# Set task
Render as a JSON list of strings the lines from the one containing "subtitle 9) [119, 1262, 1122, 1294]" through the one containing "subtitle B.2.1 Il", both ends included, with one string per line and blank lines omitted.

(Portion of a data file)
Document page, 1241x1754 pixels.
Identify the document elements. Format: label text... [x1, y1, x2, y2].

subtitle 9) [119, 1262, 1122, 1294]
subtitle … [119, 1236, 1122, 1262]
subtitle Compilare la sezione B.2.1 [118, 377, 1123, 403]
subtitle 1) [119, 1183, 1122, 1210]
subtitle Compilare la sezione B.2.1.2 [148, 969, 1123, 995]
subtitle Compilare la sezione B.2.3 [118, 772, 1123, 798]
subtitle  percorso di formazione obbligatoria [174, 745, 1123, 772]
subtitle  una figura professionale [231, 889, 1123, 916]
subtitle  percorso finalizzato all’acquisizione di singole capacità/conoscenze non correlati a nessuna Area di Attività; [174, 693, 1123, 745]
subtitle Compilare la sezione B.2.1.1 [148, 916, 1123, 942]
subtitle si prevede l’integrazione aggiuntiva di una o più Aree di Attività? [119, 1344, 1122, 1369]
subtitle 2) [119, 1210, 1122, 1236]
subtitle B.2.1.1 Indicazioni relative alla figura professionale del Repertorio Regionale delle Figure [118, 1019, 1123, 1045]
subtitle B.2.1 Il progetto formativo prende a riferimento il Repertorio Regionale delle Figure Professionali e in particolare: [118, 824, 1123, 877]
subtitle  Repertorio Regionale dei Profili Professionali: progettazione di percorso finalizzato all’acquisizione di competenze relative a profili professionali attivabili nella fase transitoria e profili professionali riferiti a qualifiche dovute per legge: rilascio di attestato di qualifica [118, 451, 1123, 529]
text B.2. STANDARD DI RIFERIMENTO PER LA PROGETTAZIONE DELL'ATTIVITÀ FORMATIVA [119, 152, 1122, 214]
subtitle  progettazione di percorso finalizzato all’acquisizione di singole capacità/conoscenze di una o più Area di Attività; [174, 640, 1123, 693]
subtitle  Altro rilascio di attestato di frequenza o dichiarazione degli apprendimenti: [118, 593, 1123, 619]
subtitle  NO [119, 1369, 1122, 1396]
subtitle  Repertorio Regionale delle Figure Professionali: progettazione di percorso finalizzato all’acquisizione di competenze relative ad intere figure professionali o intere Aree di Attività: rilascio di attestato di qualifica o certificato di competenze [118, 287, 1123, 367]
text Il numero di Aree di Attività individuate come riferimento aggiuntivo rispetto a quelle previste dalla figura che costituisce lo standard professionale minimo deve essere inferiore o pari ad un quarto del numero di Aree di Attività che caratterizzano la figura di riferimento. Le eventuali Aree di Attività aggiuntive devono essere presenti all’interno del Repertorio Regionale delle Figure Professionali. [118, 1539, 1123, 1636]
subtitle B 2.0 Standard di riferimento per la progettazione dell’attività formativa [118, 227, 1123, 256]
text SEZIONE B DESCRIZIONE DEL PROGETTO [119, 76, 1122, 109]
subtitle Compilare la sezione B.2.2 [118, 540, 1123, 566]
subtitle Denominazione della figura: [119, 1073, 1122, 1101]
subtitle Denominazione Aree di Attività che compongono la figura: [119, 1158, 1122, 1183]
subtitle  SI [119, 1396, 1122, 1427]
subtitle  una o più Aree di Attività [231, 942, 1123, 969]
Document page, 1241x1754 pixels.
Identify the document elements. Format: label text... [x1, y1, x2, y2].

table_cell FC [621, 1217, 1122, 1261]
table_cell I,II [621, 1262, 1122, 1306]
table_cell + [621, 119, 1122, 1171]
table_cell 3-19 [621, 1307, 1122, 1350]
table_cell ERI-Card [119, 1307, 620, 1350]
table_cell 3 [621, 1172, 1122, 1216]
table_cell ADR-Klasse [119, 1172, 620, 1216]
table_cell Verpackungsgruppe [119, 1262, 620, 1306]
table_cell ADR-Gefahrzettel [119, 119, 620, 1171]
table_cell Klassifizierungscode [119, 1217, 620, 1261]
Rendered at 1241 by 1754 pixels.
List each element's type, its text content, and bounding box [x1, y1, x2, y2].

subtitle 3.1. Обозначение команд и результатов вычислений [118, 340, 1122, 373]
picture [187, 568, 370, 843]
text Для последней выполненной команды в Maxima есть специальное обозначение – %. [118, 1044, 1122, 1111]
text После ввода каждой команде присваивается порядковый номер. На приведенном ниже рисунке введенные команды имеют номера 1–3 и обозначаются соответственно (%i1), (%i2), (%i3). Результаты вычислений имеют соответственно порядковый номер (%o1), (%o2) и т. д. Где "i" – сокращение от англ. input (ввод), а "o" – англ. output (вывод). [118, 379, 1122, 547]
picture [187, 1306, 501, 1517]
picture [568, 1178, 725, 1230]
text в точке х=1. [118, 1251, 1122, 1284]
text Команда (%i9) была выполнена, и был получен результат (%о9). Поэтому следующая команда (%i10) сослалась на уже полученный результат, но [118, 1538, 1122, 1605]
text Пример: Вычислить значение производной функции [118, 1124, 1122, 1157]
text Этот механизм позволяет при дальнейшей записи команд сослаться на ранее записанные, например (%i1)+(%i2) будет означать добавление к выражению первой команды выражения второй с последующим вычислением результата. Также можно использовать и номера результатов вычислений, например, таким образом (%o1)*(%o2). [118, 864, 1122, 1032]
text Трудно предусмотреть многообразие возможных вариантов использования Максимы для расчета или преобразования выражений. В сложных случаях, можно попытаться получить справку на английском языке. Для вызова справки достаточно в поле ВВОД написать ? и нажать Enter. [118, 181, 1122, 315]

# Solution to this problem
[
  "subtitle 9) [119, 1262, 1122, 1294]",
  "subtitle … [119, 1236, 1122, 1262]",
  "subtitle Compilare la sezione B.2.1 [118, 377, 1123, 403]",
  "subtitle 1) [119, 1183, 1122, 1210]",
  "subtitle Compilare la sezione B.2.1.2 [148, 969, 1123, 995]",
  "subtitle Compilare la sezione B.2.3 [118, 772, 1123, 798]",
  "subtitle  percorso di formazione obbligatoria [174, 745, 1123, 772]",
  "subtitle  una figura professionale [231, 889, 1123, 916]",
  "subtitle  percorso finalizzato all’acquisizione di singole capacità/conoscenze non correlati a nessuna Area di Attività; [174, 693, 1123, 745]",
  "subtitle Compilare la sezione B.2.1.1 [148, 916, 1123, 942]",
  "subtitle si prevede l’integrazione aggiuntiva di una o più Aree di Attività? [119, 1344, 1122, 1369]",
  "subtitle 2) [119, 1210, 1122, 1236]",
  "subtitle B.2.1.1 Indicazioni relative alla figura professionale del Repertorio Regionale delle Figure [118, 1019, 1123, 1045]",
  "subtitle B.2.1 Il progetto formativo prende a riferimento il Repertorio Regionale delle Figure Professionali e in particolare: [118, 824, 1123, 877]"
]